In today’s blog, we are going to review 2 closely related conditions that affect the shoulder joint, (1) a rotator cuff tear and (2) Sub-acromial impingement syndrome. We are going to explore how we can differentiate between the two conditions and how they relate to each other. Beware they can coexist. Let’s start by looking at the anatomy of the shoulder.
The shoulder girdle is comprised of the collar bone (clavicle), shoulder blade (scapula), and arm bone (humerus). These are then held together with ligaments and muscle tissue.
– Glenohumeral ligaments
– Coracoacromial arch
– Coracoclavicular and acromioclavicular ligaments
These ligaments encapsulate the head of the humerus onto the scapula to provide stability to the joint.
There are four main muscle groups in the shoulder we are going to predominantly focus on the rotator cuff.
Stabilizers – Rotator cuff
Comprised of 4 muscles that come together to form a cuff that holds the humeral head in the glenoid fossa throughout the movement. The 4 muscles are:
3. Teres minor
Biceps and its tendon – helps to hold the humeral head in the glenoid along with raising the arm and bending the elbow.
Scapulothoracic muscles -These muscles give the shoulder stability and attach the shoulder blade to the spine (axial skeleton) and include the rhomboids, levator scapulae, and trapezius muscles.
Superficial muscles – including the deltoid and pectoral muscles, encompass the shoulder and help to give power to the shoulder
The subacromial bursae are the largest in the body and sit between the acromion and the humeral head (see above pic). This structure allows for smooth movement of the tendon and separates the rotator cuff from the hard-bony structure of the acromion.
Subacromial impingement (also known as ‘swimmers’ shoulder’) is the pinching of structures in the subacromial space.
The structures that pass through this space include the supraspinatus tendon, the biceps tendon, and the subacromial bursa.
In impingement syndrome one, two, or all these structures are squeezed between the humeral head and the overlying acromion of the scapular (shoulder blade).
The impingement syndrome itself can occur because of 2 reasons, either:
1. The sub-acromial space gets smaller à such as with poor posture or a bone spur growing into the space
2. The structures running through the space get larger à such as when tendons and bursae become inflamed and swollen.
This repetitive encroachment of the subacromial space and the compression of these structures causes damage to the tissue and a resultant inflammatory response (including swelling). This elicits a painful response that is consistently seen when raising the arms above the head or when the arm is forced into an internally rotated position.
Below is the classification system used for subacromial impingement
1. Type I – <25 years old, Reversible, Swelling, Tendonitis, No Tears
2. Type II: 25-40 years old, Permanent Scarring, Tendonitis, No Tears
3. Type III: >40 years old, Small Rotator Cuff Tear
4. Type IV: >40 years old, Large Rotator Cuff Tear
Rotator cuff tear
A rotator cuff tear is a tear to either or combination of the supraspinatus, infraspinatus, subscapularis, or teres minor muscles. It differs from subacromial impingement syndrome where swelling due to repetitive or traumatic compression of structures causes pain and shoulder dysfunction, instead torn fibers of the muscle directly inhibit muscle function due to loss of structural integrity.
The main causes of rotator cuff tears are:
1. Degenerative changes
2. Repetitive microtraumas
3. Severe traumatic injuries
4. Atraumatic injuries
5. Secondary Dysfunctions
Rotator cuff tears are classified into types due to the combination of muscles damaged.

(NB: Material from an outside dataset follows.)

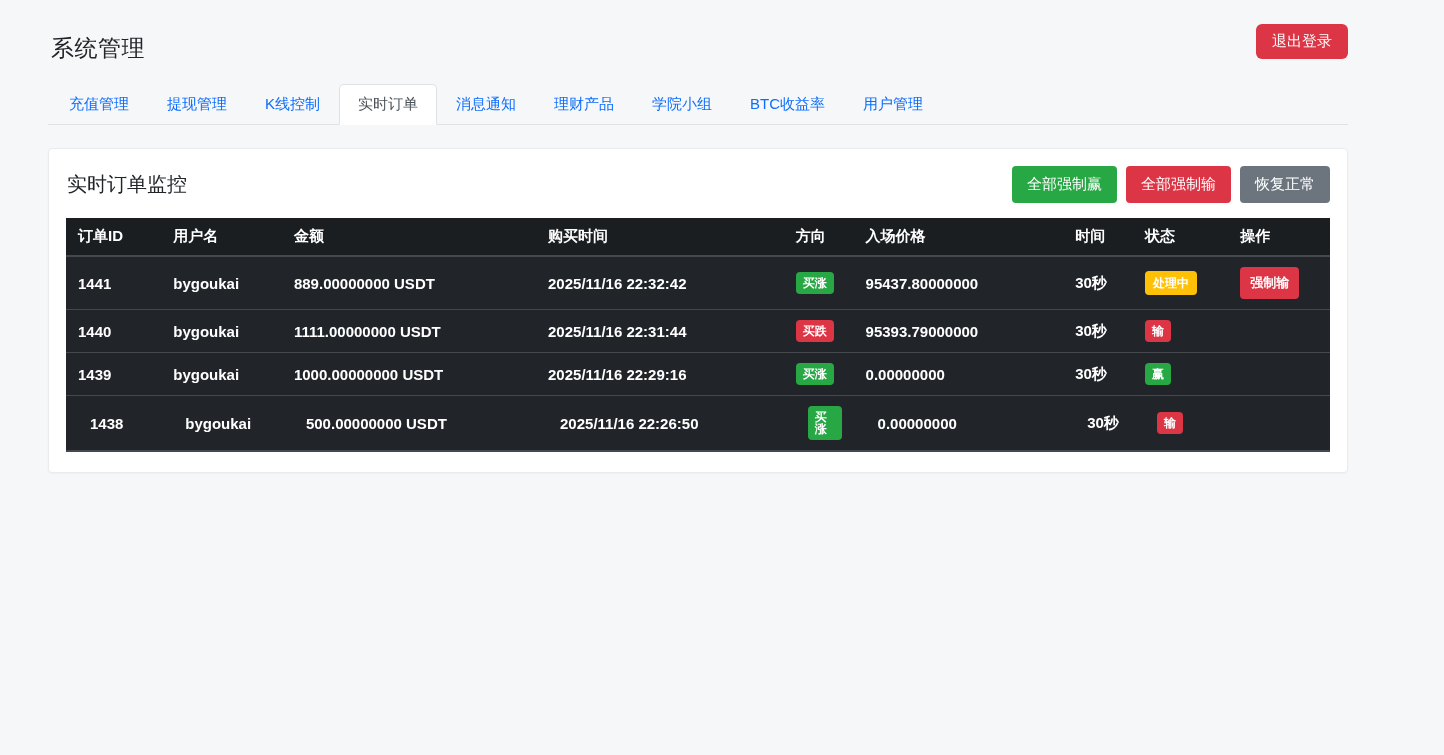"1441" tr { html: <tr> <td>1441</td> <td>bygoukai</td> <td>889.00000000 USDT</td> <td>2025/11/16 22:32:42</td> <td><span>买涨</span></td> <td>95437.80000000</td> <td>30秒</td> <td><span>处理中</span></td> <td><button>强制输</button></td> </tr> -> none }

1. Type A: supraspinatus & superior subscapularis tears
2. Type B: supraspinatus and entire subscapularis tears
3. Type C: supraspinatus, superior subscapularis & infraspinatus tears
4. Type D: supraspinatus & infraspinatus tears
5. Type E: supraspinatus, infraspinatus & teres minor tear
It is clear that both injuries affect the small rotator cuff muscles in the shoulder, and in many cases (aside from acute trauma) it is a classic case of the chicken and the egg scenario, which one occurred first? Because both injuries affect similar muscles, they have the potential to cause the other.
For instance, was there initially a small rotator cuff tear that created swelling in the tendon thereby increasing its size in the subacromial space and causing impingement syndrome? Or has there been repetitive impingement over a sustained period that has progressively weakened the musculotendinous unit causing a tear in the muscle?
In the case of acute and large rotator cuff tears surgery may be required to repair the tear, however, most other types of tears or impingement will respond well to conservative treatment, so achieving an accurate diagnosis is important.
The principles of treatment for either a tear or impingement remain the same. We aim to reduce pain in the initial stages by limiting shoulder movement and releasing tight muscles and stiff joints. We then engage in a series of exercises aimed at restoring posture and creating as much room as we can in the subacromial space to unload the impinged or torn tendon and allow it to heal. Once pain and range of movement have been restored, we then follow a progressive strengthening program to maximize strength in the scapular stabilizers and rotator cuff muscles before engaging in a return to sport program.